PHP Session Variable Issue

I have a project which is react js and laravel php.I have two apis, one generate_otp an second verify_otp. Now the generate_otp works and stores the otp in session. I tested it by returning the value and its good but the issue is when I make a call to verify_otp, the session variable does not have a value. Returning the session variable from verify_opt sometimes give error like 500 internal server error and 'otp' key error which is the session variable. Later I added credentials:'include' in frontend hoping it solves it but now it returns a completly different value something like 466782 which is not the correct value and it returns the exact same value everytime. By the way everything works on postman but not in browser. Code below.

FRONTEND:

export const generateOTP = async () => {
 const response = await fetch(`http://localhost:8080/generate_otp`, {
  method: "GET",
  headers: { "content-type": "application/json" },
   });
};

export const verifyOTP = async (otp) => {
 const response = await fetch(`http://localhost:8080/verify_otp`, {
  method: "POST",
  body: otp,
  credentials: "include",
 });
 console.log(await response.json());
};

BACKEND:

$router->post('verify_otp', 'ContactController@verify_otp');
$router->get('generate_otp', 'ContactController@generate_otp');

public function generate_otp(){
    session_start();
    $otp = random_int(100000, 999999); 
    $_SESSION['otp'] = $otp;
    return $_SESSION['otp'];
}

public function verify_otp(Request $request){
    session_start();
    if($_SESSION['otp'] === $request){
        return response()->json(['success'=>1,'message'=>'OTP has been verified']);
    }else{
        return response()->json(['success'=>1,'message'=>'Please enter the correct OTP code']);
    }
}

This is not the correct way of doing it with react js as it requires a REST API if you are running react js on a different port and Laravel on a different port.
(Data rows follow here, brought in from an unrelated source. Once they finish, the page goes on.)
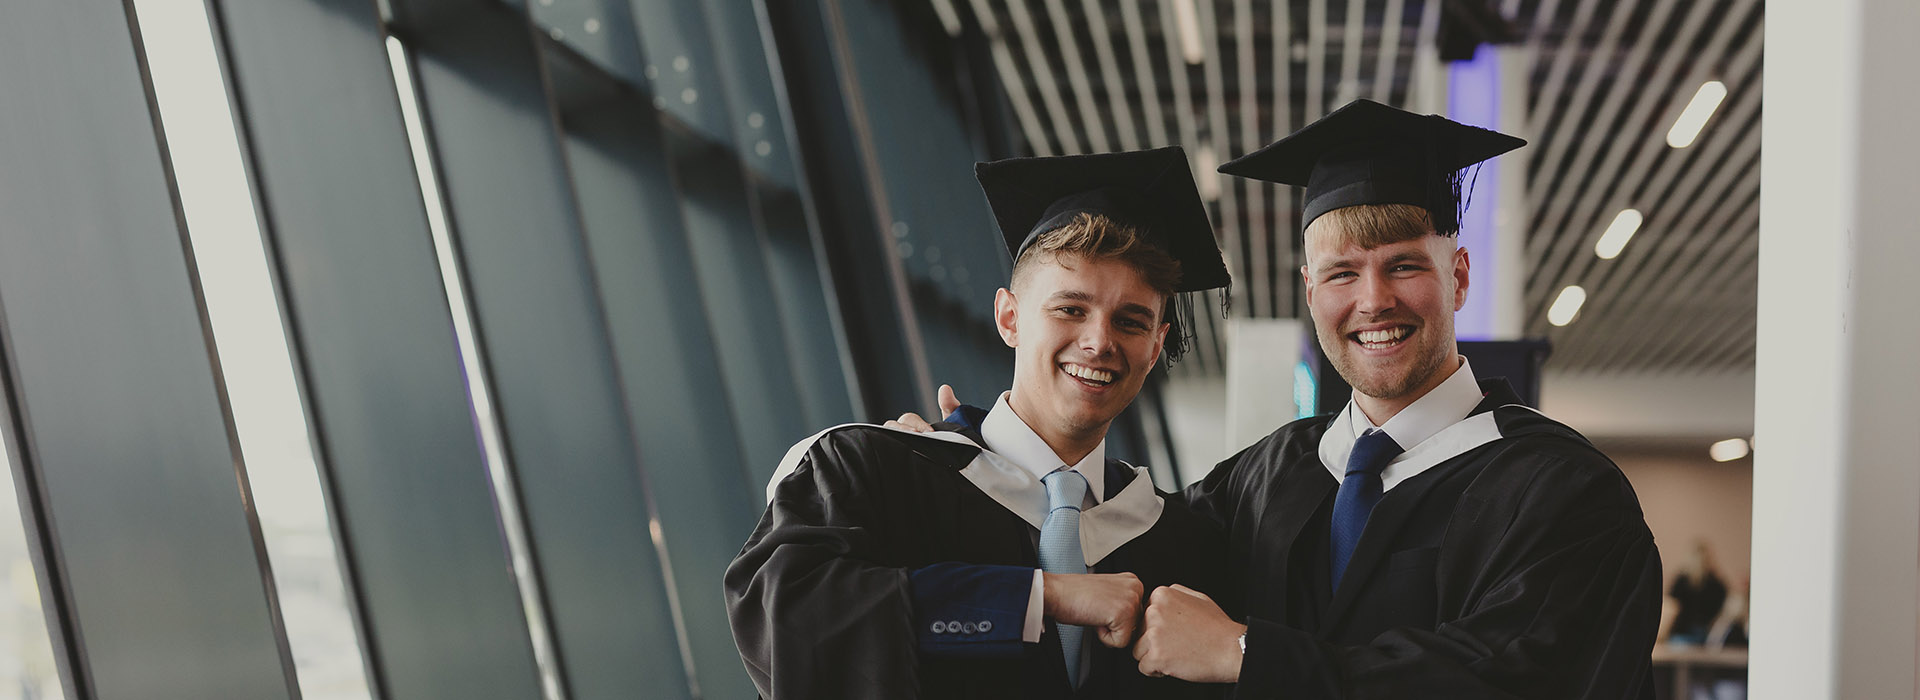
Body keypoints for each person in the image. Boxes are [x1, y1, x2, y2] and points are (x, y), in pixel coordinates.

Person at [914, 100, 1664, 698]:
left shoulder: (1564, 494)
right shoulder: (1256, 484)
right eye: (1341, 273)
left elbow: (1520, 679)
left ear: (1459, 276)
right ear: (1310, 292)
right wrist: (975, 455)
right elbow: (1100, 553)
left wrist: (1247, 654)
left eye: (1404, 266)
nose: (1373, 300)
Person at [725, 146, 1234, 699]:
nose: (1099, 341)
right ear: (1009, 317)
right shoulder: (873, 476)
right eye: (1070, 309)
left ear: (1157, 346)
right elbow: (790, 622)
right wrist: (1038, 597)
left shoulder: (1184, 544)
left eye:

Your Session is not maintained that's why every time you called an API and call a second API the session is not accessed which you saved in the previous request. So for a reason, you can have 2 methods to perform your this task. In the case of Postman, it maintains a session that's why your code is working with the Postman.

Method 1

Make a table called otp_verify which will have at least these columns id, otp and expires_on. Whenever you send OTP save that OTP into the otp_verify table with expires_on let's say 15 min so store current time + 15 mins. In the first request after storing that OTP in the database return response with the id of that row that has just been inserted.
In the second request pass that id to the server with OTP and then check with id if that id exists and has not expired. then match the OTP and respond accordingly.

Method 2

You can run your build file with Laravel and have the same host so that your session is maintained.